===== RECORD EXCERPTS
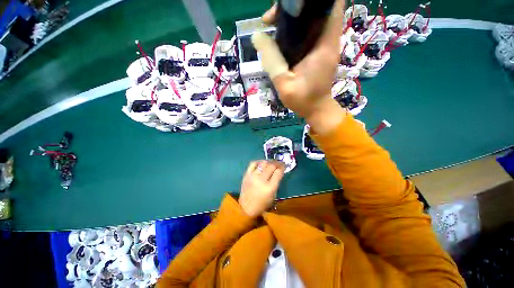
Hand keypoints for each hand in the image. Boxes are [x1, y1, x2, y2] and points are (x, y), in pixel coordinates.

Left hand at [239, 161, 284, 217]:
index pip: (278, 172)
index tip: (284, 166)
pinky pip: (253, 163)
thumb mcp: (273, 195)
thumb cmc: (262, 204)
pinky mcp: (247, 174)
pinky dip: (259, 162)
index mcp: (270, 187)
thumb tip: (278, 171)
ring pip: (263, 163)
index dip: (282, 168)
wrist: (246, 207)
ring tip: (272, 163)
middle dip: (277, 163)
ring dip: (269, 162)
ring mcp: (253, 176)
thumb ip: (276, 182)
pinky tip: (262, 163)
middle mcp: (261, 180)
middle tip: (279, 163)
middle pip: (271, 166)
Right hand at [251, 0, 344, 118]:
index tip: (290, 4)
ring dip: (294, 16)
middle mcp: (328, 40)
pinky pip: (309, 31)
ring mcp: (325, 45)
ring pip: (313, 18)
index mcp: (324, 45)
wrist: (316, 109)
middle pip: (319, 8)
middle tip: (273, 17)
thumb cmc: (303, 100)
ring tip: (272, 25)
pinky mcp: (319, 51)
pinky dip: (296, 28)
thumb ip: (272, 61)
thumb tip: (257, 36)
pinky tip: (281, 37)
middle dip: (297, 6)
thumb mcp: (284, 84)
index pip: (332, 5)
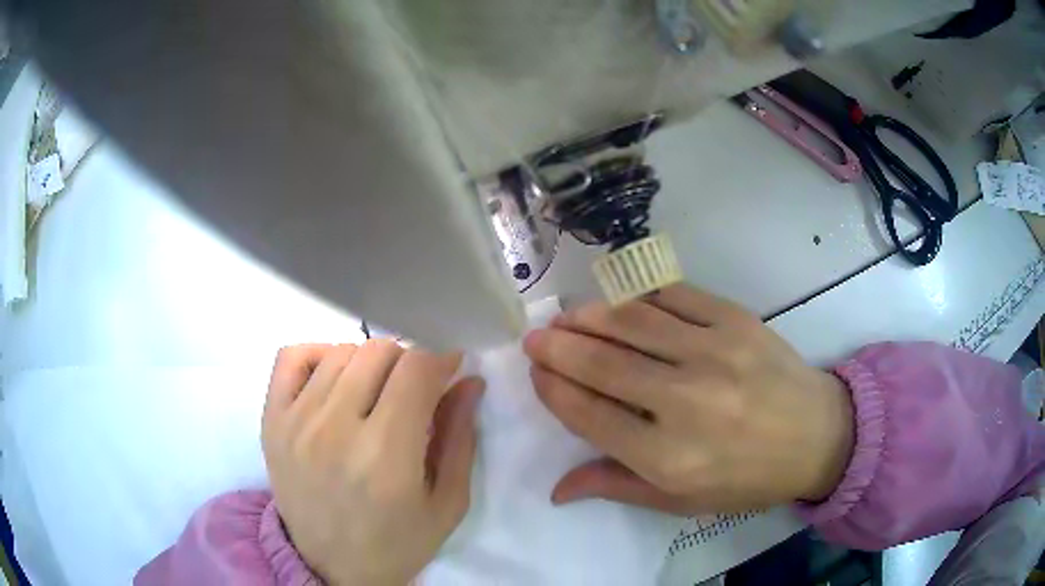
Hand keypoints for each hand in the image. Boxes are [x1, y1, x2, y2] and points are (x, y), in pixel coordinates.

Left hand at [262, 340, 483, 585]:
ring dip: (369, 364)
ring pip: (341, 351)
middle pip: (379, 351)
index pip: (416, 368)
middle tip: (414, 390)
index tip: (450, 368)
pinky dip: (320, 355)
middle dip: (409, 362)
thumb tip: (470, 381)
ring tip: (376, 394)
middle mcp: (335, 428)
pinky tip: (334, 382)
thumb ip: (460, 438)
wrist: (329, 566)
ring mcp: (296, 420)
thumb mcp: (447, 503)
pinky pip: (292, 356)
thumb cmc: (396, 542)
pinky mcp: (271, 419)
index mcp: (386, 454)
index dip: (441, 357)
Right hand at [523, 284, 853, 514]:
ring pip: (634, 324)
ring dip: (591, 317)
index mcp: (668, 456)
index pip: (590, 414)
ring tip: (567, 316)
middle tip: (535, 337)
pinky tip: (623, 302)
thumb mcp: (682, 501)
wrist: (817, 435)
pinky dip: (641, 295)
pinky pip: (675, 296)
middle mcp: (685, 402)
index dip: (555, 390)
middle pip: (603, 365)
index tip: (536, 373)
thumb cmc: (747, 478)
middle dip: (559, 347)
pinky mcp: (736, 321)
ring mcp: (713, 353)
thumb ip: (617, 487)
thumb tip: (557, 489)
==========
• [PROBLEM TO WORK ON]: All lines in the listing above between the line with "pinky mcp: (271, 419)" and the line with "pinky mcp: (736, 321)", inclusive, should be set down exactly, and no line outside that range.

• [REPLY]:
pinky mcp: (271, 419)
index mcp: (386, 454)
index dip: (441, 357)
Right hand at [523, 284, 853, 514]:
ring pip: (634, 324)
ring dip: (591, 317)
index mcp: (668, 456)
index pip: (590, 414)
ring tip: (567, 316)
middle tip: (535, 337)
pinky tip: (623, 302)
thumb mcp: (682, 501)
wrist: (817, 435)
pinky dip: (641, 295)
pinky pip: (675, 296)
middle mcp: (685, 402)
index dip: (555, 390)
middle pip: (603, 365)
index tip: (536, 373)
thumb cmc: (747, 478)
middle dip: (559, 347)
pinky mcp: (736, 321)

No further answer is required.